N’empêche : la confusion règne à l’écran, et la ligne claire qui sous-tendait jusqu’ici le film — une mère qui cherche par tous les moyens à sauver son fils — est soudain submergée par des considérations philosophiques et des arabesques de formes aux couleurs saturées fatigantes sur la longueur.

Élévation

Folman, toutefois, a gardé quelques cartouches pour la dernière partie du Congrès, la plus belle. Où le film revient sur terre, dans le monde des images et de la chair, mais comme métamorphosé, bouleversé par ce détour onirique et fantastique. Où la tristesse s’empare de son héroïne, découvrant les dégâts qu’elle a causés à cause de ce pacte freudien, contribuant à la zombification des masses et perdant l’espoir de retrouver ce fils qu’elle a pourtant tout fait pour protéger. Les visions de Folman sont proprement hallucinantes, et Le Congrès se teinte alors d’un lyrisme peu commun, soutenu par la superbe partition composée par Max Richter.

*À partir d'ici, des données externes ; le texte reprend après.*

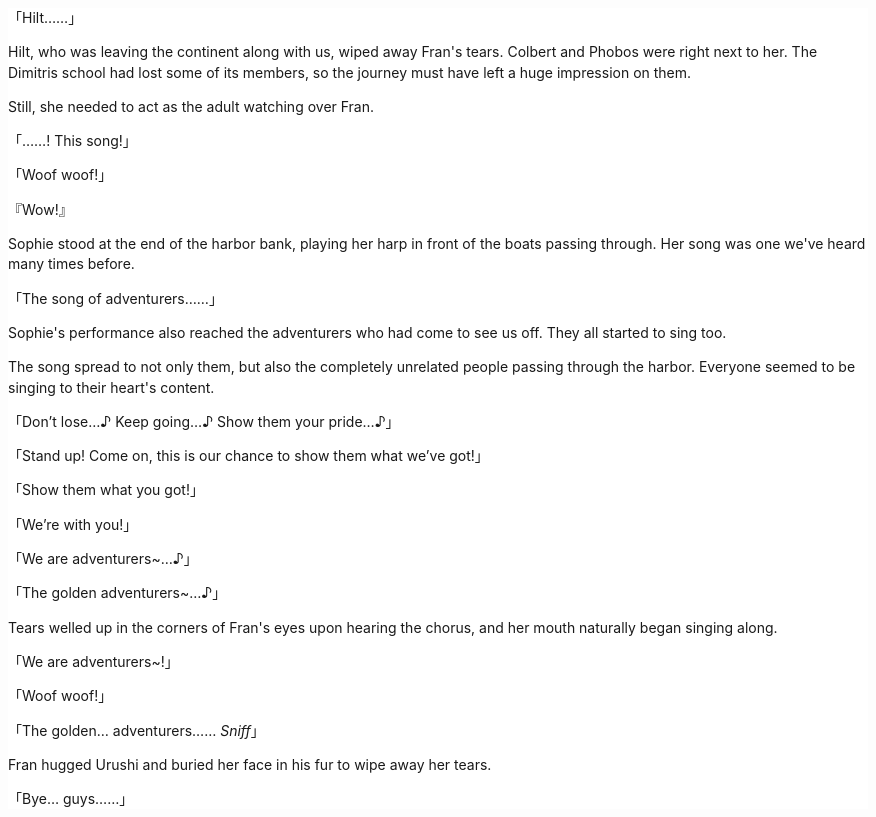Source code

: 「Hilt……」

Hilt, who was leaving the continent along with us, wiped away Fran's tears. Colbert and Phobos were right next to her. The Dimitris school had lost some of its members, so the journey must have left a huge impression on them.

Still, she needed to act as the adult watching over Fran.

「……! This song!」

「Woof woof!」

『Wow!』

Sophie stood at the end of the harbor bank, playing her harp in front of the boats passing through. Her song was one we've heard many times before.

「The song of adventurers……」

Sophie's performance also reached the adventurers who had come to see us off. They all started to sing too.

The song spread to not only them, but also the completely unrelated people passing through the harbor. Everyone seemed to be singing to their heart's content.

「Don’t lose…♪ Keep going…♪ Show them your pride…♪」

「Stand up! Come on, this is our chance to show them what we’ve got!」

「Show them what you got!」

「We’re with you!」

「We are adventurers~…♪」

「The golden adventurers~…♪」

Tears welled up in the corners of Fran's eyes upon hearing the chorus, and her mouth naturally began singing along.

「We are adventurers~!」

「Woof woof!」

「The golden… adventurers…… *Sniff*」

Fran hugged Urushi and buried her face in his fur to wipe away her tears.

「Bye… guys……」


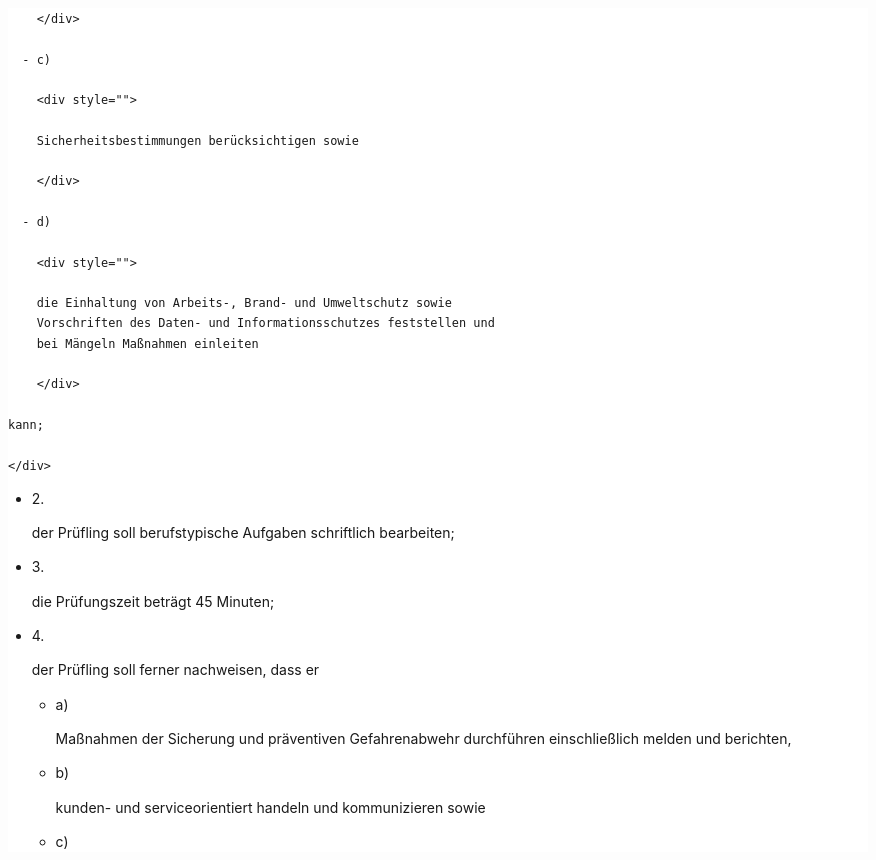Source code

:         </div>
    
      - c)
        
        <div style="">
        
        Sicherheitsbestimmungen berücksichtigen sowie
        
        </div>
    
      - d)
        
        <div style="">
        
        die Einhaltung von Arbeits-, Brand- und Umweltschutz sowie
        Vorschriften des Daten- und Informationsschutzes feststellen und
        bei Mängeln Maßnahmen einleiten
        
        </div>
    
    kann;
    
    </div>

  - 2\.
    
    <div style="">
    
    der Prüfling soll berufstypische Aufgaben schriftlich bearbeiten;
    
    </div>

  - 3\.
    
    <div style="">
    
    die Prüfungszeit beträgt 45 Minuten;
    
    </div>

  - 4\.
    
    <div style="">
    
    der Prüfling soll ferner nachweisen, dass er
    
      - a)
        
        <div style="">
        
        Maßnahmen der Sicherung und präventiven Gefahrenabwehr
        durchführen einschließlich melden und berichten,
        
        </div>
    
      - b)
        
        <div style="">
        
        kunden- und serviceorientiert handeln und kommunizieren sowie
        
        </div>
    
      - c)
        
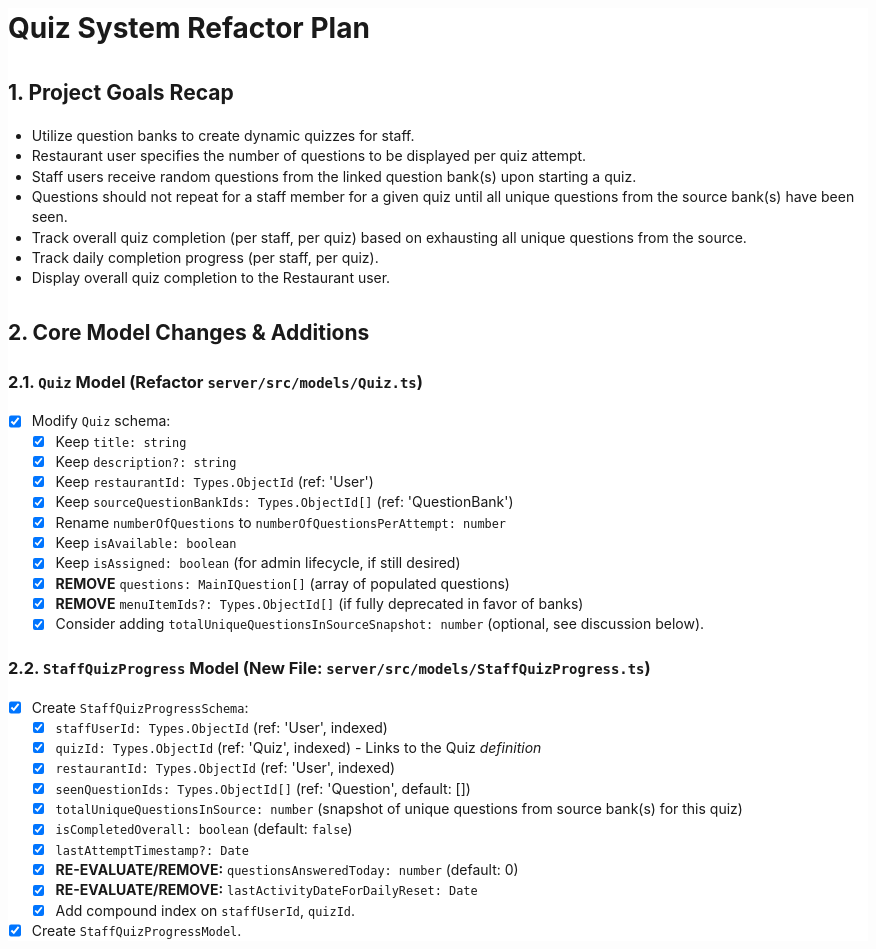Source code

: # Quiz System Refactor Plan

## 1. Project Goals Recap

- Utilize question banks to create dynamic quizzes for staff.
- Restaurant user specifies the number of questions to be displayed per quiz attempt.
- Staff users receive random questions from the linked question bank(s) upon starting a quiz.
- Questions should not repeat for a staff member for a given quiz until all unique questions from the source bank(s) have been seen.
- Track overall quiz completion (per staff, per quiz) based on exhausting all unique questions from the source.
- Track daily completion progress (per staff, per quiz).
- Display overall quiz completion to the Restaurant user.

## 2. Core Model Changes & Additions

### 2.1. `Quiz` Model (Refactor `server/src/models/Quiz.ts`)

- [x] Modify `Quiz` schema:
  - [x] Keep `title: string`
  - [x] Keep `description?: string`
  - [x] Keep `restaurantId: Types.ObjectId` (ref: 'User')
  - [x] Keep `sourceQuestionBankIds: Types.ObjectId[]` (ref: 'QuestionBank')
  - [x] Rename `numberOfQuestions` to `numberOfQuestionsPerAttempt: number`
  - [x] Keep `isAvailable: boolean`
  - [x] Keep `isAssigned: boolean` (for admin lifecycle, if still desired)
  - [x] **REMOVE** `questions: MainIQuestion[]` (array of populated questions)
  - [x] **REMOVE** `menuItemIds?: Types.ObjectId[]` (if fully deprecated in favor of banks)
  - [x] Consider adding `totalUniqueQuestionsInSourceSnapshot: number` (optional, see discussion below).

### 2.2. `StaffQuizProgress` Model (New File: `server/src/models/StaffQuizProgress.ts`)

- [x] Create `StaffQuizProgressSchema`:
  - [x] `staffUserId: Types.ObjectId` (ref: 'User', indexed)
  - [x] `quizId: Types.ObjectId` (ref: 'Quiz', indexed) - Links to the Quiz _definition_
  - [x] `restaurantId: Types.ObjectId` (ref: 'User', indexed)
  - [x] `seenQuestionIds: Types.ObjectId[]` (ref: 'Question', default: [])
  - [x] `totalUniqueQuestionsInSource: number` (snapshot of unique questions from source bank(s) for this quiz)
  - [x] `isCompletedOverall: boolean` (default: `false`)
  - [x] `lastAttemptTimestamp?: Date`
  - [x] **RE-EVALUATE/REMOVE:** `questionsAnsweredToday: number` (default: 0)
  - [x] **RE-EVALUATE/REMOVE:** `lastActivityDateForDailyReset: Date`
  - [x] Add compound index on `staffUserId`, `quizId`.
- [x] Create `StaffQuizProgressModel`.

Le final est inoubliable, moment d’élévation qui réunit les deux parties du film dans un même geste où c’est bien le regard qui une fois de plus triomphe du temps et de l’espace, créant un paradoxe qui est aussi une forme de réconciliation. On l’a dit : si Le Congrès évoque sans détour la disparition du cinéma, Folman met toutes ses forces dans la bataille pour lui faire explorer de nouveaux territoires. Cette générosité-là accouche d’un film monstre, hybride et inégal mais particulièrement stimulant.